其实去人社保障局是严崇喜找了很久才找到的地方。
现在不是换届的时候,所以很多职务并沒有空缺,而且强行换人,会影响來一些微词,正好人社保障局是一个可以为群众做事的部门,而且局长因为年龄和身体原因,很快就要提前退休了,这可是个机会,留给杨定,他一定可以干出成绩的。
不过严崇喜听完组织部领导的汇报,心里在想,杨定管试点工作事情已经够多了,怎么还分管镇里的招商,这招商工作虽然是个甜头,不过任务压力很大,很多地方也把招商作为了考核领导干部的一个手段。
杨定到了镇里便接管招商工作,看來白维维这个女人一早便对杨定有戒备的,这招商便是她手里的一张王牌,可以随时牵制杨定。
招商工作每年的任务都在大幅递增,其实能完成的乡镇很少很少,三桥镇又是一个发展地带,所以除了县城,三桥镇在所有的乡镇里招商任务名列前茅。
这不仅是个责任,更是一个陷阱,足以让杨定失去政绩的优势。
严崇喜不能强來,县里现在是三分天下,自己虽然占据着全县的领导地位,不过白展鸿的力量不能忽视,县长省云飞更是莫名奇妙,忽左忽右,一会儿站在自己这方,一会儿又站在白展鸿一方,完全不知道他葫芦里卖的什么药。
从一个副镇长提拔到局长,本就属于半个跳级任务,所以严崇喜必须得谨慎,不能让人逮住了话柄。
看來杨定想要直接任务为局长,他还得加把劲儿,时间不等人,要是人社保障局的局长退休以后,不可能为杨定留着那职务。
杨定接到了严崇喜的电话,下午下班便直奔县城,去了严崇喜家里。
严崇喜的老婆晚上去了朋友家吃饭,而严素裙呢,原來是在家的,可听到杨定要來,就像听到了什么恐怖的东西,拿起包便离开了,甩下一句话,“爸,我出去吃,晚点儿再回家!”
杨定看了《致青春》以后,是想和严素裙再聊一聊的,有什么事情不能当面解释清楚,至于相不相信,能不能接受,这是后话。
所以杨定进了严崇喜家里便问起了严素裙是否在家。
严崇喜心里一直在分析,自己的丫头和杨定之间是不是发生了什么,现在这个问題已经越來越明显,女儿不想看到杨定,杨定每回也在不断打听着女儿的近况。
严崇喜当然不能讲实话,说道,“这丫头晚上约了老同学吃饭,不在家里,我买了些凉扮菜下酒,咱们边喝边聊吧!”
杨定一脸的失落,上回來严素裙身体不适躺在房间,这回她又出去吃饭,难不成两人就这么沒缘份吗,不对呀,那上回怎么在电影院里碰上了,不过杨定也觉得诡异,两人每次好不容易碰面,都是以“悲剧”收场,自己的人品真这么差吗。
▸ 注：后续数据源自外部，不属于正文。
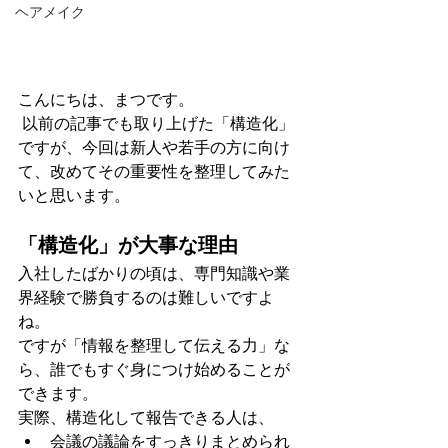
ヘアメイク
こんにちは、まつです。
 以前の記事でも取り上げた「構造化」
ですが、今回は新人や若手の方に向け
て、改めてその重要性を整理してみた
いと思います。
「構造化」が大事な理由
入社したばかりの頃は、専門知識や業
界経験で勝負するのは難しいですよ
ね。
ですが「情報を整理して伝える力」な
ら、誰でもすぐ身につけ始めることが
できます。
実際、構造化して報告できる人は、
会議の議論をすっきりまとめられ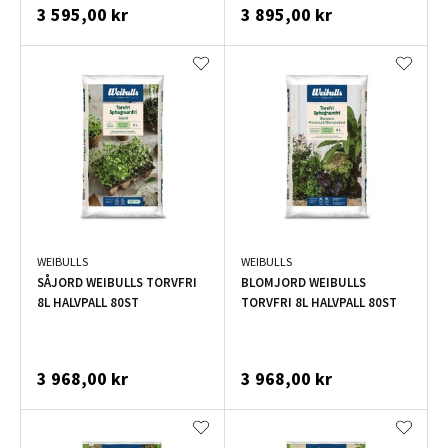
3 595,00 kr
3 895,00 kr
WEIBULLS
WEIBULLS
SÅJORD WEIBULLS TORVFRI
BLOMJORD WEIBULLS
8L HALVPALL 80ST
TORVFRI 8L HALVPALL 80ST
3 968,00 kr
3 968,00 kr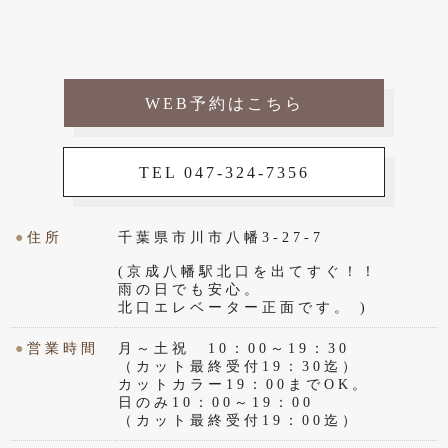
WEB予約はこちら
TEL 047-324-7356
●
住所
千葉県市川市八幡3-27-7
(京成八幡駅北口を出てすぐ！！
雨の日でも安心。
北口エレベーター正面です。 )
●
営業時間
月～土祝 10：00～19：30
（カット最終受付19：30迄）
カットカラー19：00までOK。
日のみ10：00～19：00
（カット最終受付19：00迄）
杨定好奇的往严素裙房间看去,咦,床上有张纸,纸上好像写着什么。
“严书记,我能进去参观一下小严的房间吗。”进入女孩子的房间是件很冒昧的事情,不过人不在家,只要她父亲同意,自己看看就出來。
严崇喜不方便正面拒绝杨定的要求,想了想,“杨定,进去看看可以,别动裙裙的东西,她可不喜欢别人碰她的私人物品,就连我,她也是经常批评的,哈哈。”